Passos Coelho, como Cavaco Silva, de quem tudo me separa pessoalmente, e até em muitas opções, é um português que guardo como tendo sido importante em momentos decisivos para o nosso país, com erros ou sem erros. Estava lá e a medalha que lhe dava era de acordo com isto.
Jorge Jesus.
Ah, granda patife! Um patife [riso]. Eu penso que esta mudança e a forma como ele a fez reforçaram a portugalidade de Jorge Jesus, que tem tudo o que de bom e de mau um português é. Dava-lhe a medalha da portugalidade.
Paulo Portas.
Também lhe dava uma medalha, número um, porque já leva muitos anos e muitos quilómetros a tentar. A tentar servir cívica e politicamente. Dava-lhe uma medalha por todos os serviços prestados. Mas principalmente dava-lhe uma medalha tendo em atenção o futuro próximo muito difícil que tem à frente. O futuro político de Paulo Portas é muito difícil e dava-lhe uma medalha em nome dessas dificuldades.
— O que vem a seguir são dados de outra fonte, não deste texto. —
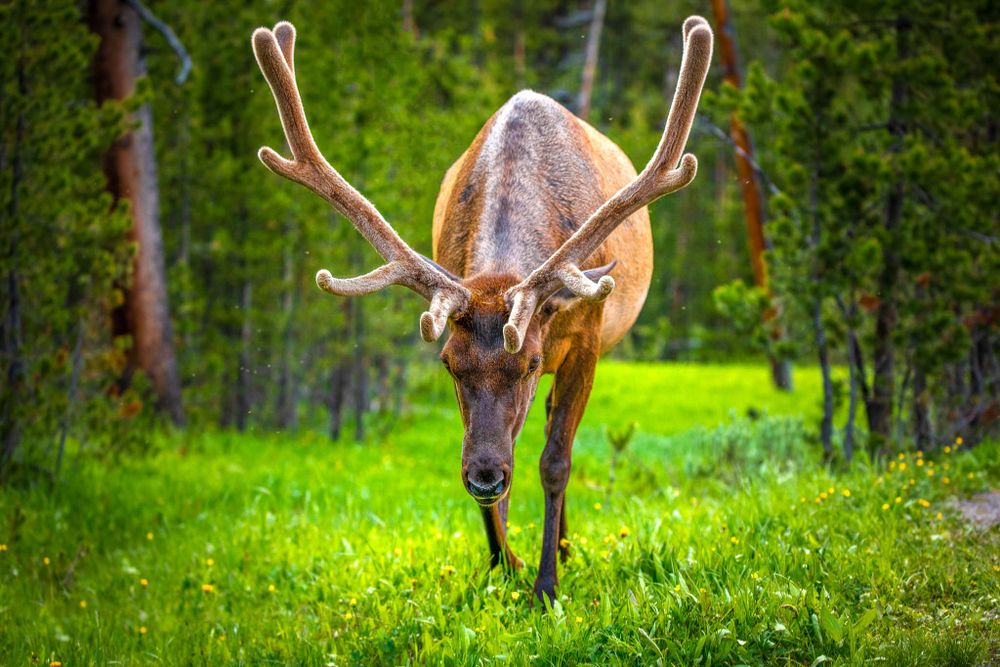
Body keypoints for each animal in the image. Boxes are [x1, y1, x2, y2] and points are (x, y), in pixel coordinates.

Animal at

Para acabar, António Costa.
Havia um carro nos países de Leste que era confiável, seguro, sólido, competente, mas não tinha rasgo, não tinha design, não tinha motor, não surpreendia, não nos levava mais longe. Portanto, esse não seria o carro que eu iria buscar para ir a algum lugar. Faz-me lembrar António Costa.